* Work required *
Omit any picture, and return the remaining data exactly as written.

* Source material *
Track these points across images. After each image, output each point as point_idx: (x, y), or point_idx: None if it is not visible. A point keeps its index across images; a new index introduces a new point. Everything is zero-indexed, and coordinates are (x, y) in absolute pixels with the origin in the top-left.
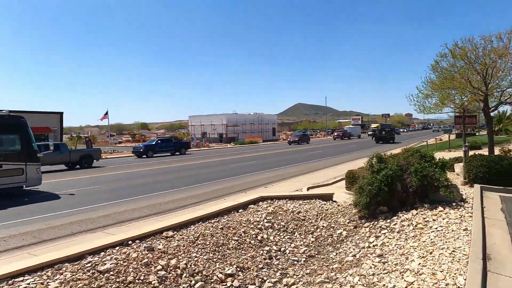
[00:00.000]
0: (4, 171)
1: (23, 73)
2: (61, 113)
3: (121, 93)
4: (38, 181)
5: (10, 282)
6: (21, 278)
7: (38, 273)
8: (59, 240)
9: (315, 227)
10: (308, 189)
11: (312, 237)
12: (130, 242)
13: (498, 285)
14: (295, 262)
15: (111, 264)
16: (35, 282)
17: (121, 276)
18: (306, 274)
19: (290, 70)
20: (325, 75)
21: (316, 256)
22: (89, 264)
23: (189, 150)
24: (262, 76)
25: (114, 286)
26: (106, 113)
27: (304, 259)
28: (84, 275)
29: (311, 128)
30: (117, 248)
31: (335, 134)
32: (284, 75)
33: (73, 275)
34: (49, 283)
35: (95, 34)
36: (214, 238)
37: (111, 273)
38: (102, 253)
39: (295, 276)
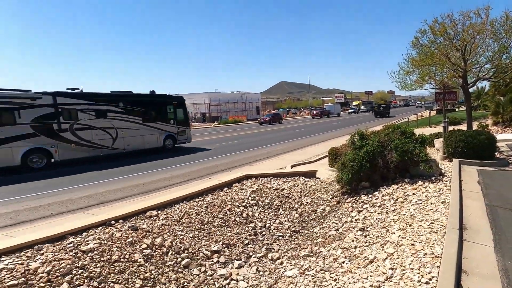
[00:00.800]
0: (180, 131)
1: None
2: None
3: (96, 67)
4: (190, 140)
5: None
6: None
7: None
8: None
9: (299, 203)
10: (292, 166)
11: (296, 213)
12: (113, 222)
13: (472, 252)
14: (280, 238)
15: (95, 244)
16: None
17: (105, 255)
18: (291, 248)
19: (273, 48)
20: (309, 53)
21: (300, 231)
22: (71, 245)
23: None
24: (245, 55)
25: (99, 265)
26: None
27: (288, 234)
28: (66, 255)
29: (294, 106)
30: (100, 228)
31: (314, 112)
32: (268, 53)
33: (55, 255)
34: (29, 263)
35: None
36: (199, 216)
37: (95, 252)
38: (85, 234)
39: (280, 251)
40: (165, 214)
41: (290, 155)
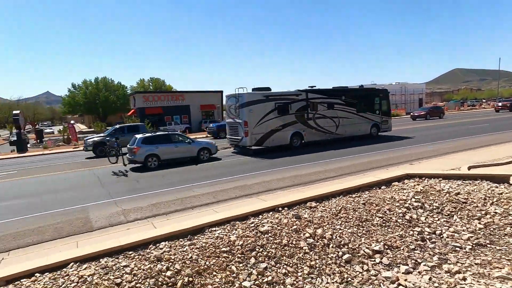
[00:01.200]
0: (383, 121)
1: None
2: (221, 92)
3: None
4: (391, 128)
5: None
6: (214, 228)
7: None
8: None
9: (483, 212)
10: (469, 168)
11: (480, 223)
12: (280, 209)
13: None
14: (457, 249)
15: (268, 226)
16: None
17: (277, 238)
18: (476, 264)
19: (445, 29)
20: (494, 32)
21: (488, 245)
22: (253, 225)
23: None
24: (408, 40)
25: (273, 246)
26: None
27: (469, 246)
28: (250, 233)
29: (472, 97)
30: (270, 213)
31: (498, 105)
32: (437, 36)
33: (243, 232)
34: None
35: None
36: (356, 212)
37: (269, 234)
38: (260, 216)
39: (459, 264)
40: (323, 207)
41: (463, 154)
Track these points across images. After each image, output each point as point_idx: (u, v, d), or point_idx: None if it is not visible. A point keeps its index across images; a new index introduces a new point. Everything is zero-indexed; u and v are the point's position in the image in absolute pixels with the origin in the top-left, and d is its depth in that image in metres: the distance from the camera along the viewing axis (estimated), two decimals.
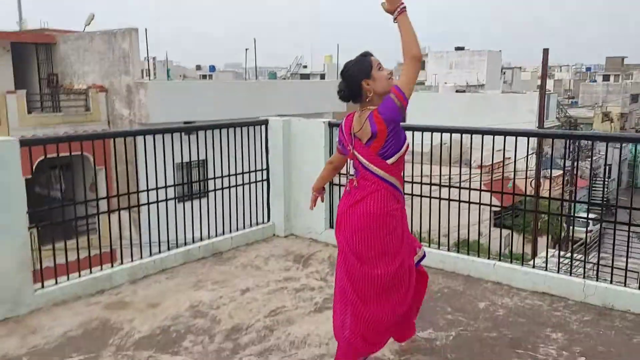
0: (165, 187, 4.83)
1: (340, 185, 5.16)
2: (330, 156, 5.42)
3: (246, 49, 21.43)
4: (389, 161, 2.89)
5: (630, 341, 3.59)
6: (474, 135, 4.70)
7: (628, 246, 4.15)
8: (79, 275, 4.28)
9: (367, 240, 2.91)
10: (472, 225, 5.17)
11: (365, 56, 2.98)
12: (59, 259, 4.06)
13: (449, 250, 4.94)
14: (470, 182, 5.20)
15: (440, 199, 4.83)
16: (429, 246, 4.97)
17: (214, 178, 5.22)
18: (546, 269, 4.45)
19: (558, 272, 4.42)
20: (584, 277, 4.27)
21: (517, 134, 4.59)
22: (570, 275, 4.37)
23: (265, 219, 5.69)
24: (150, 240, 4.79)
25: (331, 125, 5.32)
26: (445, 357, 3.38)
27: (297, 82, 26.39)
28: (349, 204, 2.98)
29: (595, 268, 6.06)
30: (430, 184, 4.94)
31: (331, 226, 5.39)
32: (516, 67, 49.50)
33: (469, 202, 4.78)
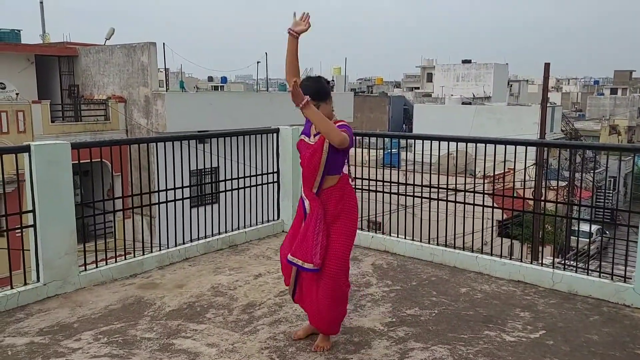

* Answer area *
Track these points across images. After each image, output each point as point_idx: (x, y), or point_idx: None if it is not visible. A point keeps its index across images; a new index introduces a new point. Everything is zero-indexed, and coordinates are (x, y) in absolute pixels with the origin in the top-left.
[00:00.000]
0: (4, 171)
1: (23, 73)
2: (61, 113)
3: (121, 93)
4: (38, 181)
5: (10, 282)
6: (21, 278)
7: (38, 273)
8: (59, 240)
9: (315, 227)
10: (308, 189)
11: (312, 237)
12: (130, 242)
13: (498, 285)
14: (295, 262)
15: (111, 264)
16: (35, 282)
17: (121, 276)
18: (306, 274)
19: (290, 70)
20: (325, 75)
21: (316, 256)
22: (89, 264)
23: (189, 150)
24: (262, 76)
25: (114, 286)
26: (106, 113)
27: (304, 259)
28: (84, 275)
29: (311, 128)
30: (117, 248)
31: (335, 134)
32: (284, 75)
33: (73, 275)
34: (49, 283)
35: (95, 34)
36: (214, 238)
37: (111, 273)
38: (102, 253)
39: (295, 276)
[00:00.800]
0: (180, 131)
1: None
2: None
3: (96, 67)
4: (190, 140)
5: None
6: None
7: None
8: None
9: (299, 203)
10: (292, 166)
11: (296, 213)
12: (113, 222)
13: (472, 252)
14: (280, 238)
15: (95, 244)
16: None
17: (105, 255)
18: (291, 248)
19: (273, 48)
20: (309, 53)
21: (300, 231)
22: (71, 245)
23: None
24: (245, 55)
25: (99, 265)
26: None
27: (288, 234)
28: (66, 255)
29: (294, 106)
30: (100, 228)
31: (314, 112)
32: (268, 53)
33: (55, 255)
34: (29, 263)
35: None
36: (199, 216)
37: (95, 252)
38: (85, 234)
39: (280, 251)
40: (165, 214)
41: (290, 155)
[00:01.200]
0: (383, 121)
1: None
2: (221, 92)
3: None
4: (391, 128)
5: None
6: (214, 228)
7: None
8: None
9: (483, 212)
10: (469, 168)
11: (480, 223)
12: (280, 209)
13: None
14: (457, 249)
15: (268, 226)
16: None
17: (277, 238)
18: (476, 264)
19: (445, 29)
20: (494, 32)
21: (488, 245)
22: (253, 225)
23: None
24: (408, 40)
25: (273, 246)
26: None
27: (469, 246)
28: (250, 233)
29: (472, 97)
30: (270, 213)
31: (498, 105)
32: (437, 36)
33: (243, 232)
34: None
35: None
36: (356, 212)
37: (269, 234)
38: (260, 216)
39: (459, 264)
40: (323, 207)
41: (463, 154)
Track these points across images. After each image, output each point as point_idx: (u, v, d), or point_idx: None if it is not visible. A point keeps its index across images; a new index introduces a new point. Everything is zero-indexed; u and v are the point's position in the image in absolute pixels with the origin in the top-left, and d is its depth in that image in metres: the distance from the camera along the viewing axis (estimated), two decimals.
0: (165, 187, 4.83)
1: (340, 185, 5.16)
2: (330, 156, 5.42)
3: (246, 49, 21.43)
4: (389, 161, 2.89)
5: (630, 341, 3.59)
6: (474, 135, 4.70)
7: (628, 246, 4.15)
8: (79, 275, 4.28)
9: (367, 240, 2.91)
10: (472, 225, 5.17)
11: (365, 56, 2.98)
12: (59, 259, 4.06)
13: (449, 250, 4.94)
14: (470, 182, 5.20)
15: (440, 199, 4.83)
16: (429, 246, 4.97)
17: (214, 178, 5.22)
18: (546, 269, 4.45)
19: (558, 272, 4.42)
20: (584, 277, 4.27)
21: (517, 134, 4.59)
22: (570, 275, 4.37)
23: (265, 219, 5.69)
24: (150, 240, 4.79)
25: (331, 125, 5.32)
26: (445, 357, 3.38)
27: (297, 82, 26.39)
28: (349, 204, 2.98)
29: (595, 268, 6.06)
30: (430, 184, 4.94)
31: (331, 226, 5.39)
32: (516, 67, 49.50)
33: (469, 202, 4.78)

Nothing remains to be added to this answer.